> ABOUT THIS EXERCISE
In the records below, find the line with "bioRxiv preprint first", then retype it and every following line exactly, stopping after the line with "peer-reviewed) is the". Leave the pictures out.

===============

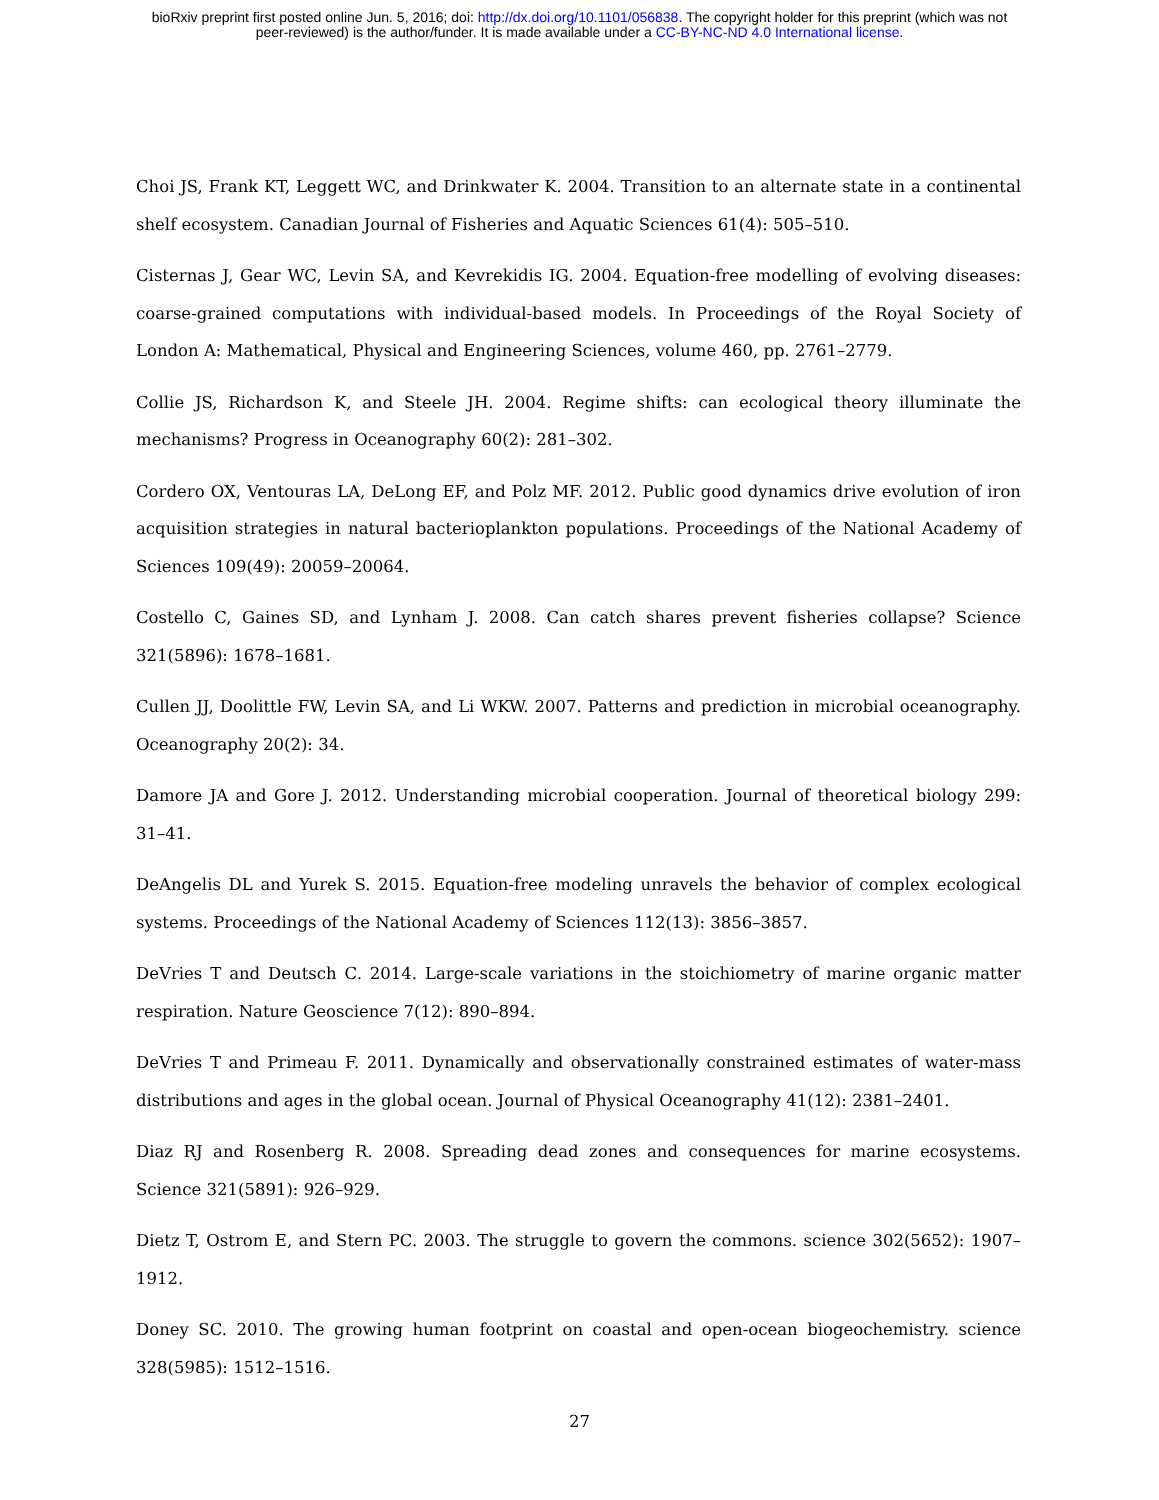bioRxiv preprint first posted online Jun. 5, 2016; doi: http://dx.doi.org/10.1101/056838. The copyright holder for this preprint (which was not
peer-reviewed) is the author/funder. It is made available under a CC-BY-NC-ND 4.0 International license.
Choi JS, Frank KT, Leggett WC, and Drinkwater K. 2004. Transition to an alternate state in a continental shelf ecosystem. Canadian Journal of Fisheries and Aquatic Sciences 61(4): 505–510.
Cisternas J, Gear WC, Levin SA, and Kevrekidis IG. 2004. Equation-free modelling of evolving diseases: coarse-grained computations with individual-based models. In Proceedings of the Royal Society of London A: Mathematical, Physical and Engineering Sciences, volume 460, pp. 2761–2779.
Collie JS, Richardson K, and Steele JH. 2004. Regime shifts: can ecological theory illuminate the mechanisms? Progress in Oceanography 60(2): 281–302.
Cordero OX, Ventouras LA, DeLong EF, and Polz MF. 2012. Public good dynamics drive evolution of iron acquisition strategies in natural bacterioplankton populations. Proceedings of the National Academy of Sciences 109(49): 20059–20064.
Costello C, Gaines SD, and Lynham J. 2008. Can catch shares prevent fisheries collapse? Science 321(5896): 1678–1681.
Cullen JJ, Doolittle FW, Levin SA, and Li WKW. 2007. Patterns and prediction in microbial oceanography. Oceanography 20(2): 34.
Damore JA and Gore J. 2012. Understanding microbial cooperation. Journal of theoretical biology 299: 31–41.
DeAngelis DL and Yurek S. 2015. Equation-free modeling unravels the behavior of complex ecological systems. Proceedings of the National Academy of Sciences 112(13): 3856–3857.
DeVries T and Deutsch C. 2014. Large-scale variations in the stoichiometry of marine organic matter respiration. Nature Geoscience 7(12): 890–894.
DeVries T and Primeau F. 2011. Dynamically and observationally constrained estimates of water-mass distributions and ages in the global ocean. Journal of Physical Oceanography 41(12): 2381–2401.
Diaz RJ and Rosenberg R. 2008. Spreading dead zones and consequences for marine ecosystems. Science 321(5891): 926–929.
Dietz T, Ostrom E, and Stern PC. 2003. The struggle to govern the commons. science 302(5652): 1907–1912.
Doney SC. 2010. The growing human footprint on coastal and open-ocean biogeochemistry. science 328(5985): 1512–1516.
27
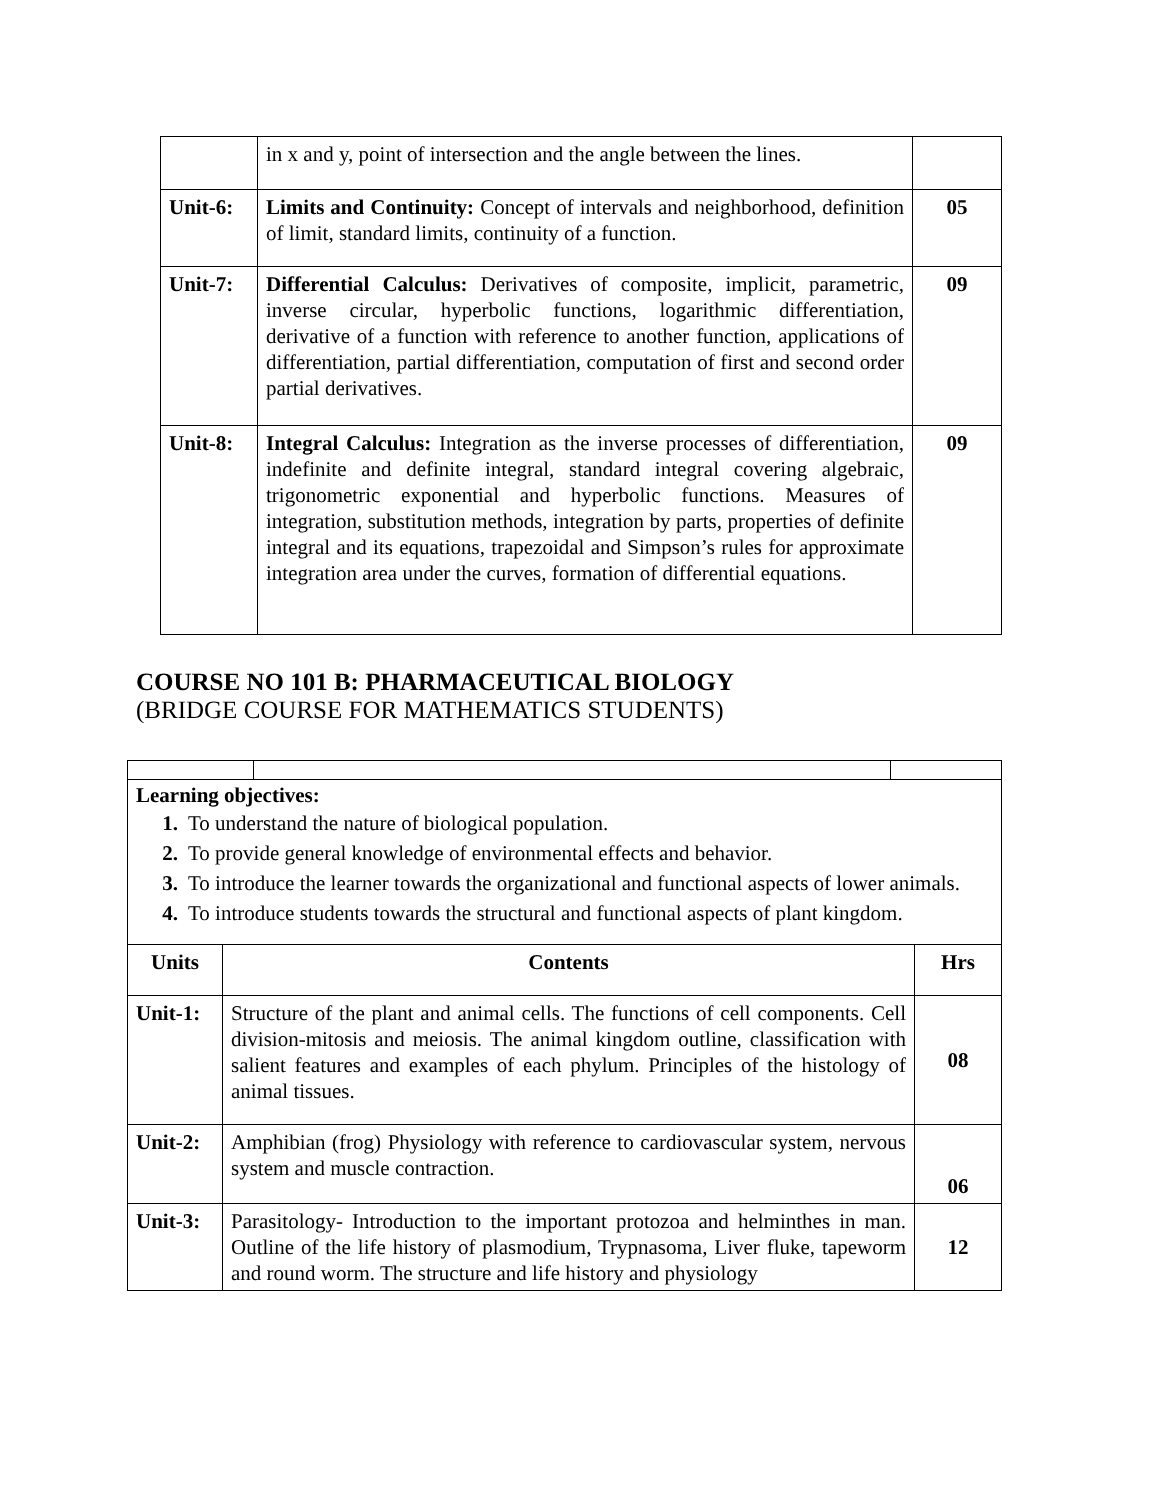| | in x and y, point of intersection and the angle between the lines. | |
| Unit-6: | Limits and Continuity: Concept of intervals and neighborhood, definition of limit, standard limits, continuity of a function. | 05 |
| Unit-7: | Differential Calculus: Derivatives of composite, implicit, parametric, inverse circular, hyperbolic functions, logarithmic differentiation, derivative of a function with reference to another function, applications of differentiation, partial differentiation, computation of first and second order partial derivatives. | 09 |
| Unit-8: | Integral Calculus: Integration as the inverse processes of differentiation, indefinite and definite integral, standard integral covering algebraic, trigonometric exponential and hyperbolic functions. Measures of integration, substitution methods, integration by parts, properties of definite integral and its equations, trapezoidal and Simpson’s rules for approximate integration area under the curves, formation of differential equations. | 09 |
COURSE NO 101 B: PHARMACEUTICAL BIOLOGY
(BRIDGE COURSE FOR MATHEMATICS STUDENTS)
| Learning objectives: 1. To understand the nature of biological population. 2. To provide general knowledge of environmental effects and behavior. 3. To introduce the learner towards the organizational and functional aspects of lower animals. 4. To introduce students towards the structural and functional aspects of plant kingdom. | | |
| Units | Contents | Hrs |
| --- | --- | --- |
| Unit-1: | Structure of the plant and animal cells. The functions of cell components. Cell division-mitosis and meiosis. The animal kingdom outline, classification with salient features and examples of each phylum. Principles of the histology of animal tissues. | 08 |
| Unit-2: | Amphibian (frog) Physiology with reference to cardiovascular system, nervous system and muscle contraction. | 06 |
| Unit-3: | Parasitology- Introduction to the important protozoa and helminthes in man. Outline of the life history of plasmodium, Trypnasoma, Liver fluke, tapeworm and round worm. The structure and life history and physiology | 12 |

===============

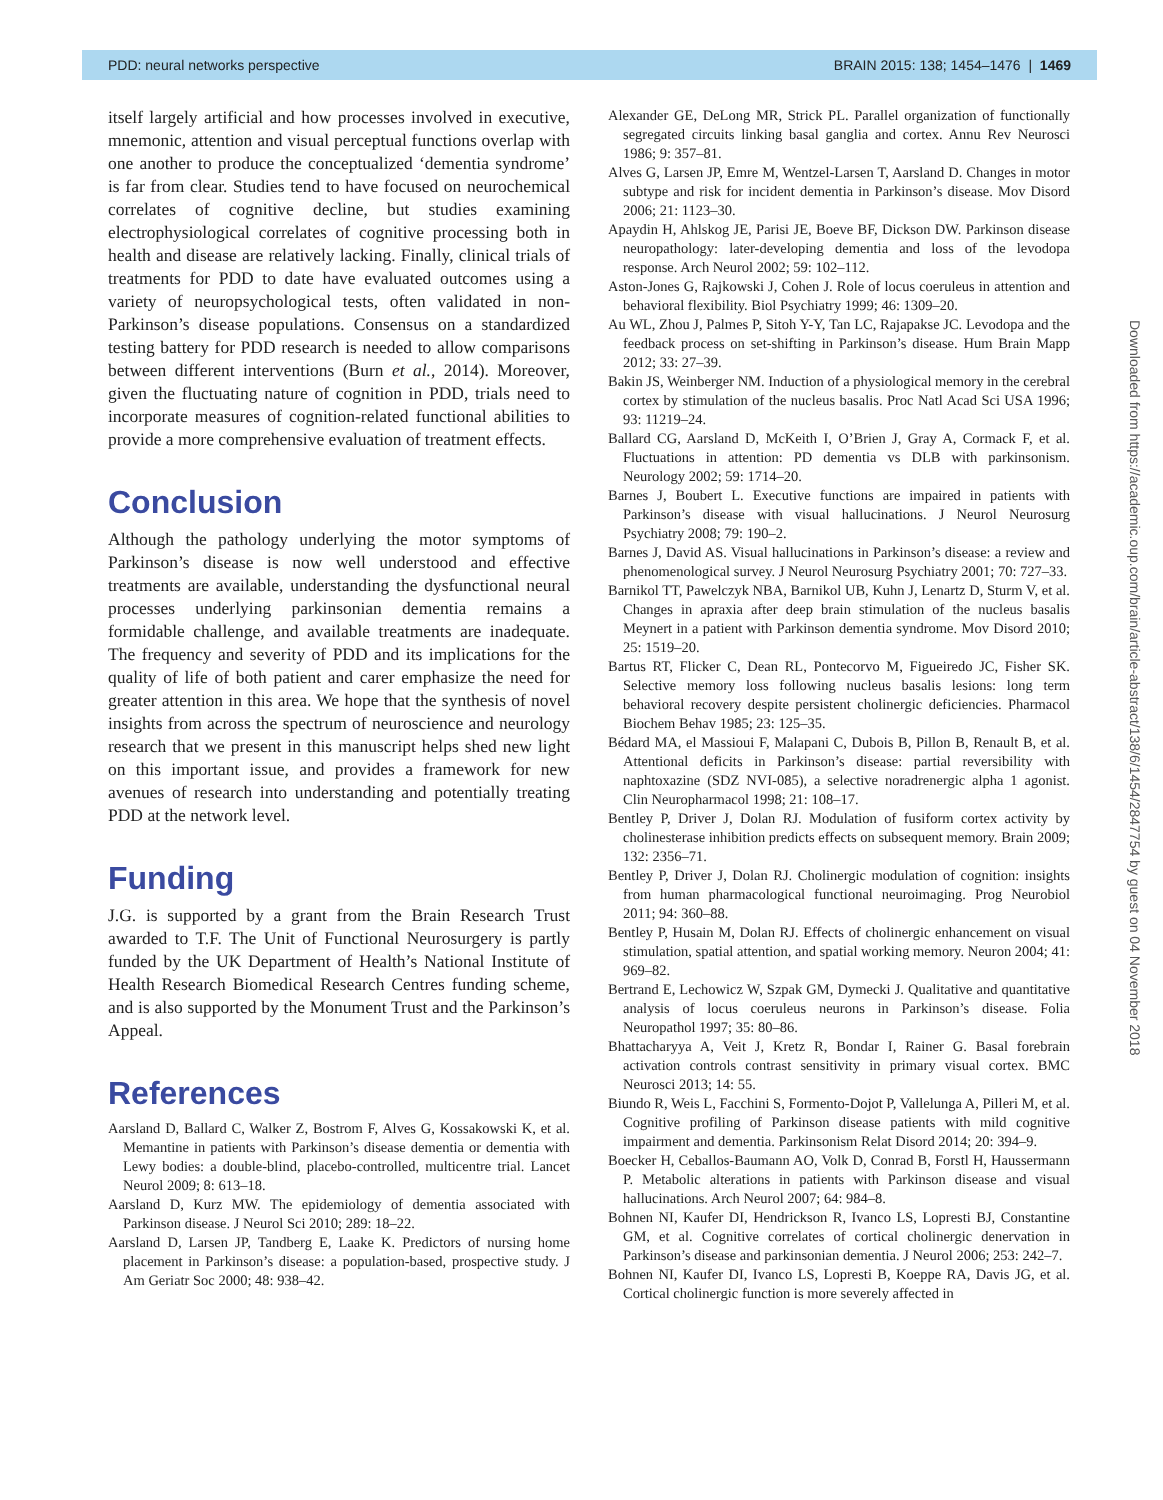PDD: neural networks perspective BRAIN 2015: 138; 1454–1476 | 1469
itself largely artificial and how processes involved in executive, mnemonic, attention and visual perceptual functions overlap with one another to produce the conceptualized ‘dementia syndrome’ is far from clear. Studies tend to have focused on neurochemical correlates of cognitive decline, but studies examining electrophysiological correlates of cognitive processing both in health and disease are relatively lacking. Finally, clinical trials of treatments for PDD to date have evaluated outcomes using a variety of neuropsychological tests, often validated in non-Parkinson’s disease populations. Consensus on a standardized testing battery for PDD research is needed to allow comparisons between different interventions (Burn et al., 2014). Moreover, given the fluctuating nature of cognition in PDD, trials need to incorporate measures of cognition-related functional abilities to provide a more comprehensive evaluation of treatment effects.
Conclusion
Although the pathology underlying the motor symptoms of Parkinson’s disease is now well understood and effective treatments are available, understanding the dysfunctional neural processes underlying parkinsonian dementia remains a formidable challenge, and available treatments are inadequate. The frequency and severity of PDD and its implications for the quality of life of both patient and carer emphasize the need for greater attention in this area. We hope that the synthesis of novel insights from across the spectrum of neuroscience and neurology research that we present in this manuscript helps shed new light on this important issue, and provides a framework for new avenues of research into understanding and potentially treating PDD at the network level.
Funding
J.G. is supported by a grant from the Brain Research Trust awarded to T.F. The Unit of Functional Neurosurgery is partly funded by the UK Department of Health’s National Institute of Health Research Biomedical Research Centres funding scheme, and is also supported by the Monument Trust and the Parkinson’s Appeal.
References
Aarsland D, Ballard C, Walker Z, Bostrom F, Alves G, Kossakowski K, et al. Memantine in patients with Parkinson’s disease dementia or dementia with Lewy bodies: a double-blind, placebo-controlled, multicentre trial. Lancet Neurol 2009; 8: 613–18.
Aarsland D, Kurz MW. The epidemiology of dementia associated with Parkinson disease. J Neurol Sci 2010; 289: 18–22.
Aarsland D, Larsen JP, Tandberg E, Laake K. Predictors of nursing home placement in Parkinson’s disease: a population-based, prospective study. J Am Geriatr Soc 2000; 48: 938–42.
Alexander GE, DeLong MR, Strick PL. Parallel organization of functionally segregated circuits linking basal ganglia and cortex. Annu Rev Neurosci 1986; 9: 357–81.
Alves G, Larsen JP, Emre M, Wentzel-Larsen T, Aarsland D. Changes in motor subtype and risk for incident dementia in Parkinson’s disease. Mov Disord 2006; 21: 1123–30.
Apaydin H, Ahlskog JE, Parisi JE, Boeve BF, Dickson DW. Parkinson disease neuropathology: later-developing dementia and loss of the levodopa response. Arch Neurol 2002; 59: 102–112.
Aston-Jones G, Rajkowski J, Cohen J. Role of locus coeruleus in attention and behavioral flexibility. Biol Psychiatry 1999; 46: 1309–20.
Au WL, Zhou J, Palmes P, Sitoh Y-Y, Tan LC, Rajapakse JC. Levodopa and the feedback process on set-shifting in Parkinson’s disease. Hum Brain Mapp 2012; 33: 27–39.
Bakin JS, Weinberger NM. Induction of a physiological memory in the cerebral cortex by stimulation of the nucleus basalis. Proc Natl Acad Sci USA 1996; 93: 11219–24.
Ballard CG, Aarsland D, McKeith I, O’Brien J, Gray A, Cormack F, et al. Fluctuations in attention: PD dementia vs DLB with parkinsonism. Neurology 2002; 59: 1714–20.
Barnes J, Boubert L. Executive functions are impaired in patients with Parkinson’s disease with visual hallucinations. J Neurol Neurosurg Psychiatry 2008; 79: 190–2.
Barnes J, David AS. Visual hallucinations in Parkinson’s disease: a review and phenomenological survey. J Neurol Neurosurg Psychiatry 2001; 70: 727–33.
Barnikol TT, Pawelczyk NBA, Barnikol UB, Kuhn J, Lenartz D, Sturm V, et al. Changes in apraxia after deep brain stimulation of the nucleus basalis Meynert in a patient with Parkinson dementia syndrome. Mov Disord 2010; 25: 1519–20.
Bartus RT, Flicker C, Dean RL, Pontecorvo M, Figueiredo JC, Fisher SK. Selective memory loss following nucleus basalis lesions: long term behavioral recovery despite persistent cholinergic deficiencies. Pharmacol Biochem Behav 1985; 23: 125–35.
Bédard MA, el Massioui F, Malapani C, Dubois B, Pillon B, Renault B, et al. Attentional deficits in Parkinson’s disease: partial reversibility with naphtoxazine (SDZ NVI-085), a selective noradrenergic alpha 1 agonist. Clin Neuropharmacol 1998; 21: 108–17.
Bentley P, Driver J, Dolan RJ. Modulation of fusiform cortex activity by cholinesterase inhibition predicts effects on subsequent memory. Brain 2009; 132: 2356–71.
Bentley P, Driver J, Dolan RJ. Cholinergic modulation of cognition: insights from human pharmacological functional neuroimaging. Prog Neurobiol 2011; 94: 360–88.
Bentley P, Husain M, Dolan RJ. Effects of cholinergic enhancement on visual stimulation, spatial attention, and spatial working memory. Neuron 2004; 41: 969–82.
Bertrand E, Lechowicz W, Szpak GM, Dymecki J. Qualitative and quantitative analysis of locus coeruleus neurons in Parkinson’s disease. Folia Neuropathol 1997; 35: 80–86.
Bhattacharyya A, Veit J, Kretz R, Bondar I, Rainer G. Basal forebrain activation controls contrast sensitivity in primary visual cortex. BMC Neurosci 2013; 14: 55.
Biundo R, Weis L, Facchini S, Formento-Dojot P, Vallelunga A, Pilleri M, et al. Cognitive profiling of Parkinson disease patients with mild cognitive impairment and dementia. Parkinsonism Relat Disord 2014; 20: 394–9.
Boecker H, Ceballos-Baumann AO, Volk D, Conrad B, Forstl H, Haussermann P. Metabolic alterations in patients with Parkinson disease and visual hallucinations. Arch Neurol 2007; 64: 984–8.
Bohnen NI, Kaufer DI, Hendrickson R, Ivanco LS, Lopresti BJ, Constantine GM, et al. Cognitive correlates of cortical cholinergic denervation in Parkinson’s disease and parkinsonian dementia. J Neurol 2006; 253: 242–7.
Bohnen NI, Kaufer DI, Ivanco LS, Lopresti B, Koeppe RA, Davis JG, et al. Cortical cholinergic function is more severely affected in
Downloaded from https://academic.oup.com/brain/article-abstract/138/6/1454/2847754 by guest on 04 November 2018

===============

> YOUR SOLUTION
bioRxiv preprint first posted online Jun. 5, 2016; doi: http://dx.doi.org/10.1101/056838. The copyright holder for this preprint (which was not
peer-reviewed) is the author/funder. It is made available under a CC-BY-NC-ND 4.0 International license.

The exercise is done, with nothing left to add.